Escuche de expertos hablar del tema y me hace sentido que lo primero es entender el origen de este comportamiento, saber reconocer que el dolor ya no se debe esconder, hay que hablarlo expresarlo y liberarlo de nuestro subconsciente; Callar lo que somos no evita que se descubra en algún momento de la vida nuestra verdadera esencia, esconderla o modificarla a conveniencia tendría en su momento los días contados, me bastó estas dos premisas para comprender que todo pasa por uno mismo, el autoestima, el valor que nos hemos dado durante el tiempo de vida...no el que alguien mas tuvo la osadía de catalogarnos.

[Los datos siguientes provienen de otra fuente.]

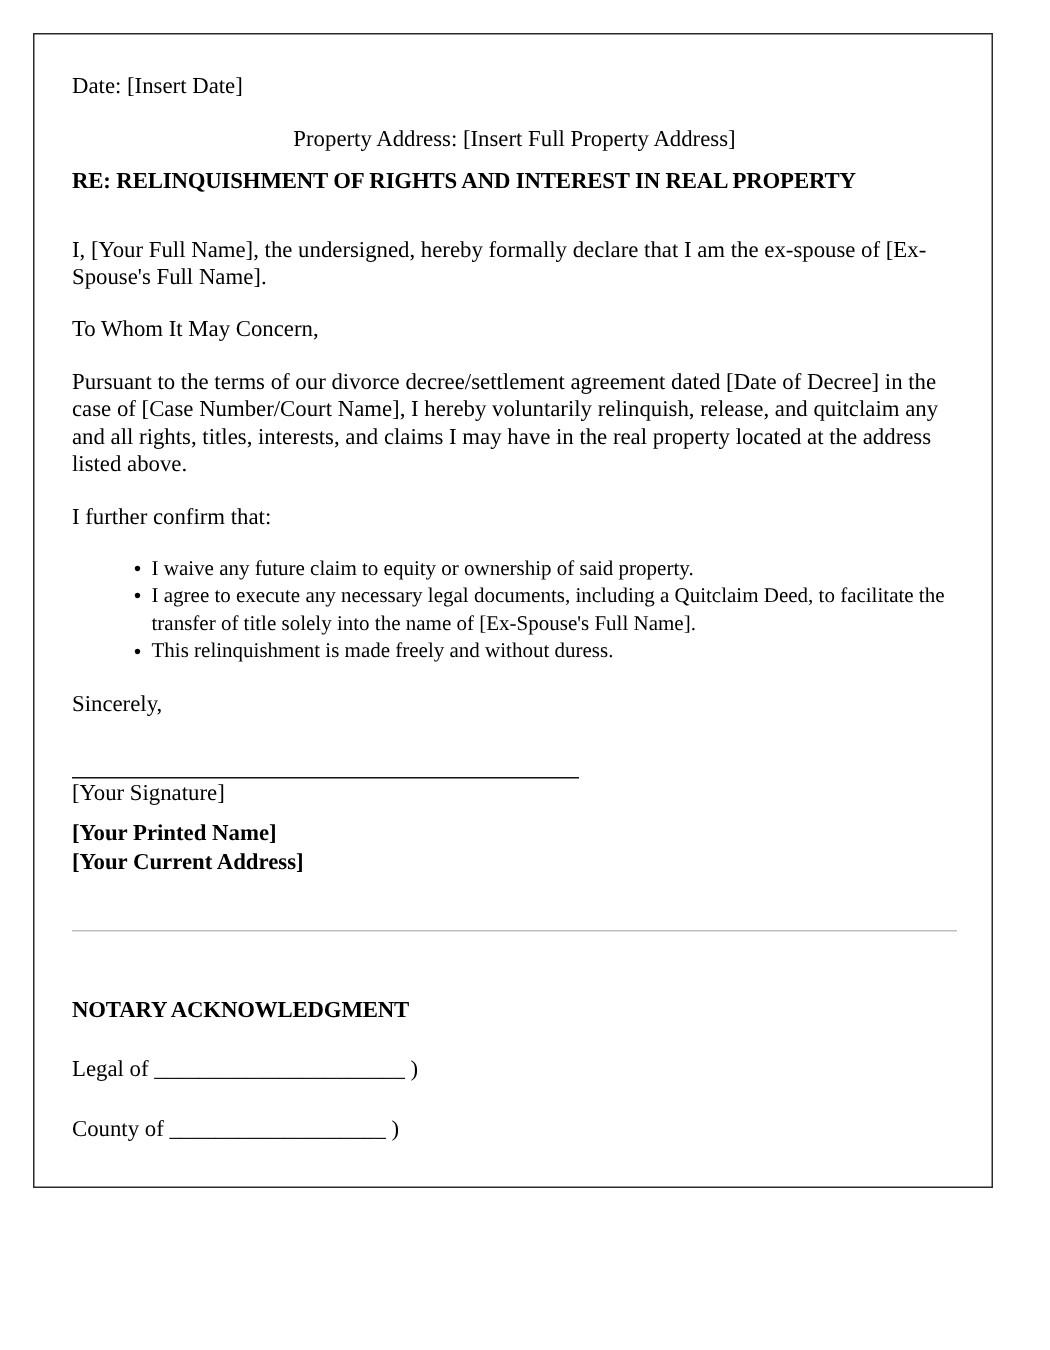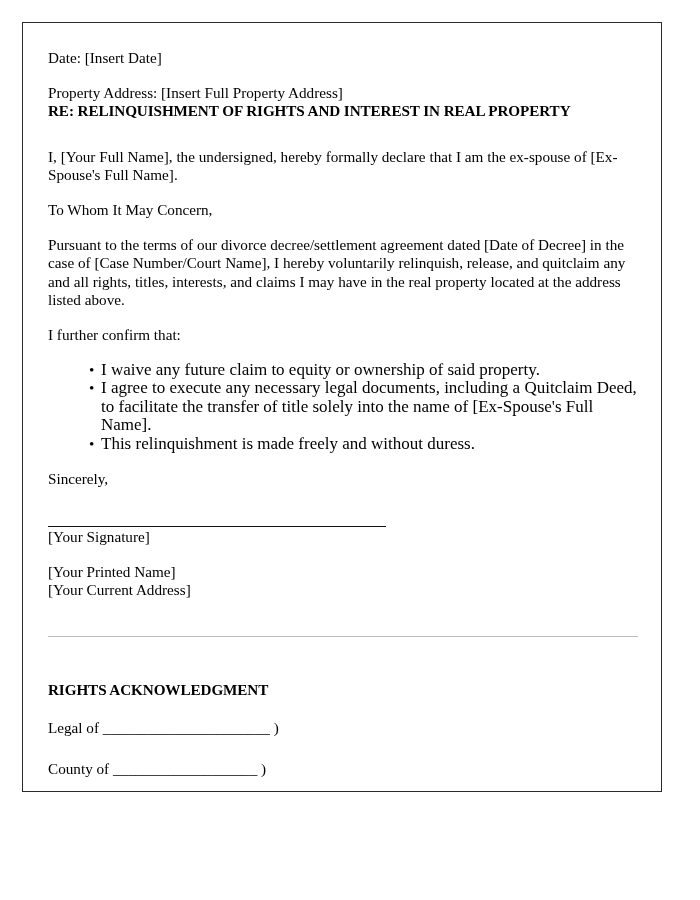--- a/index.html
+++ b/index.html
@@ -42,7 +42,8 @@
   }
 
   .para.tight {
-    margin-bottom: 0;
+    margin-bottom: 10px;
+    text-align: center;
   }
 
   .para.block {

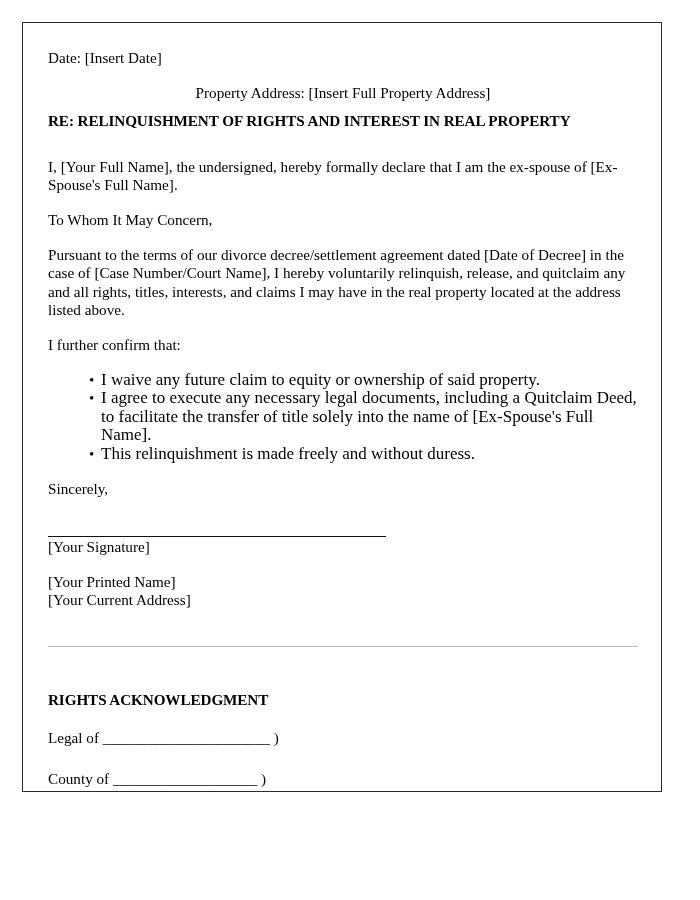--- a/index.html
+++ b/index.html
@@ -64,7 +64,7 @@
     list-style: none;
   }
   ul.confirm-list li {
-    font-size: 17px;
+    font-size: 14px;
     line-height: 18.6px;
     position: relative;
     margin: 0;

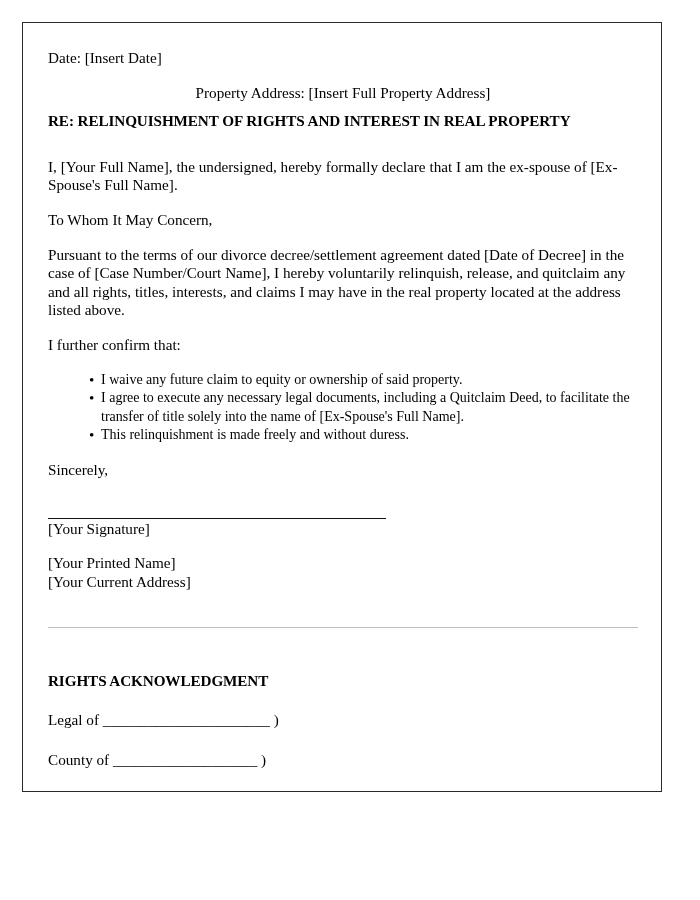--- a/index.html
+++ b/index.html
@@ -97,7 +97,8 @@
   }
 
   .contact-block {
-    margin-top: 16px;
+    margin-top: 9px;
+    font-weight: bold;
   }
   .contact-block .contact-line {
     font-size: 15.2px;

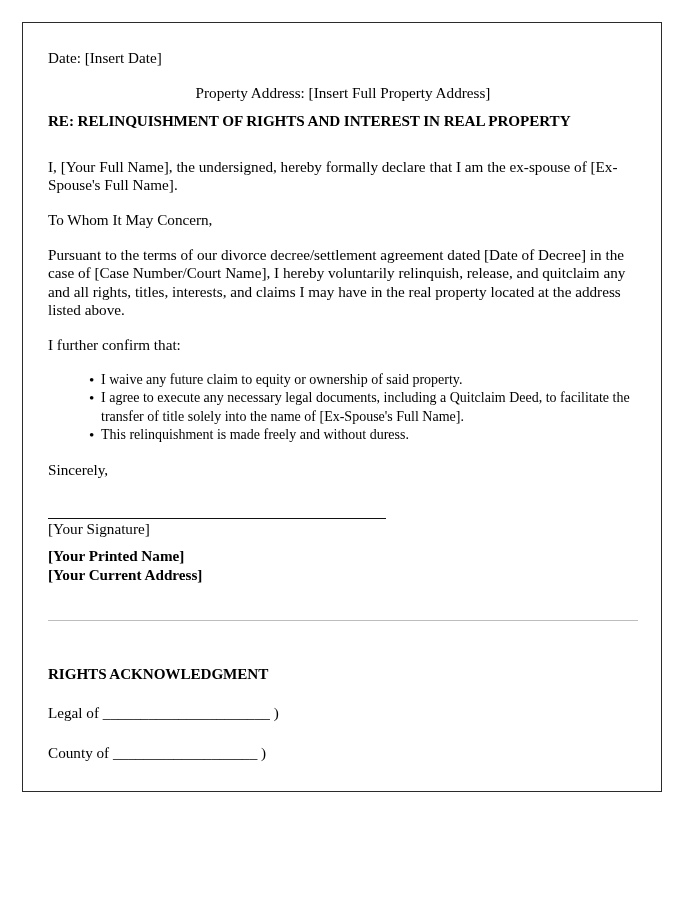--- a/index.html
+++ b/index.html
@@ -166,7 +166,7 @@
 
     <div class="section-divider"></div>
 
-    <p class="notary-heading">RIGHTS ACKNOWLEDGMENT</p>
+    <p class="notary-heading">NOTARY ACKNOWLEDGMENT</p>
 
     <p class="notary-field">Legal of ______________________ )</p>
     <p class="notary-field">County of ___________________ )</p>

Atender nuestras heridas no resueltas de la infancia, del linaje puede ser un paso mas para llegar a la aceptación total del ser, de siendo individuos de libre albedrío podemos decir sobre como de ahora en adelante queremos llevar nuestros comportamientos, entre ser unicamente, ya no parecer....dejar la actuación constante en busca de validación, aprobación o simplemente ser vistos por terceros cuando lo que hoy hace mas sentido y le da valor a nuestras respiraciones es apreciar la belleza absoluta de nuestra propia mente, cuerpo y alma.

Si eso eso sucede la necesidad de cambiar el discurso ya no sería necesario, mi narrativa sería: lo que ves es lo que hay, lo que hay es lo que soy....y si ....en conciencia afirmo y confieso que para  llegar aquí.... me ha costado tiempo de vida que no regresará..... tuve que mentir una y otra vez.....a mi mismo sobre algo que no pude aceptar, controlar o entender...pero al final de esta reflexión si decido dejar de hacerlo siento que me hago un regalo enorme de amor hacia mi mismo.

Recibo esta decisión como un reto constante hasta que su misma práctica me lleve al estado de la no necesidad, lo integro en mi vida, me convierto nuevamente en un espectador mas de mi paso por esta experiencia humana con un poco mas de información consciente, procurando así dejar a un lado el auto sabotaje, la crítica, la comparación. Que esta libertad de saber pedir mejore la relación conmigo mismo, que los acuerdos sean parte de seguir aprendiendo, en amor, en compasión y libertad.